On the flip side, the $3,320-3,325 zone could act as an immediate hurdle ahead of the overnight swing high, around the $3,346 area. Some follow-through buying has the potential to lift the Gold price beyond the $3,363-3,365 intermediate hurdle and allow bulls to reclaim the $3,400 round figure. A sustained strength beyond the latter will reaffirm the near-term positive outlook and set the stage for a further appreciating move.
US-China Trade War FAQs
Generally speaking, a trade war is an economic conflict between two or more countries due to extreme protectionism on one end. It implies the creation of trade barriers, such as tariffs, which result in counter-barriers, escalating import costs, and hence the cost of living.
An economic conflict between the United States (US) and China began early in 2018, when President Donald Trump set trade barriers on China, claiming unfair commercial practices and intellectual property theft from the Asian giant.
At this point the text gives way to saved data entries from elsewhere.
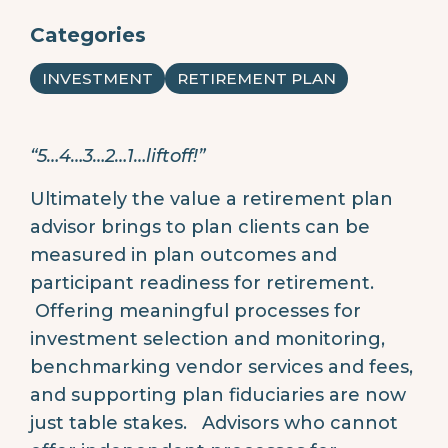
Categories
INVESTMENT
RETIREMENT PLAN
“5…4…3…2…1…liftoff!”
Ultimately the value a retirement plan
advisor brings to plan clients can be
measured in plan outcomes and
participant readiness for retirement.
Offering meaningful processes for
investment selection and monitoring,
benchmarking vendor services and fees,
and supporting plan fiduciaries are now
just table stakes. Advisors who cannot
China took retaliatory action, imposing tariffs on multiple US goods, such as automobiles and soybeans. Tensions escalated until the two countries signed the US-China Phase One trade deal in January 2020. The agreement required structural reforms and other changes to China’s economic and trade regime and pretended to restore stability and trust between the two nations. However, the Coronavirus pandemic took the focus out of the conflict. Yet, it is worth mentioning that President Joe Biden, who took office after Trump, kept tariffs in place and even added some additional levies.
The return of Donald Trump to the White House as the 47th US President has sparked a fresh wave of tensions between the two countries. During the 2024 election campaign, Trump pledged to impose 60% tariffs on China once he returned to office, which he did on January 20, 2025. With Trump back, the US-China trade war is meant to resume where it was left, with tit-for-tat policies affecting the global economic landscape amid disruptions in global supply chains, resulting in a reduction in spending, particularly investment, and directly feeding into the Consumer Price Index inflation.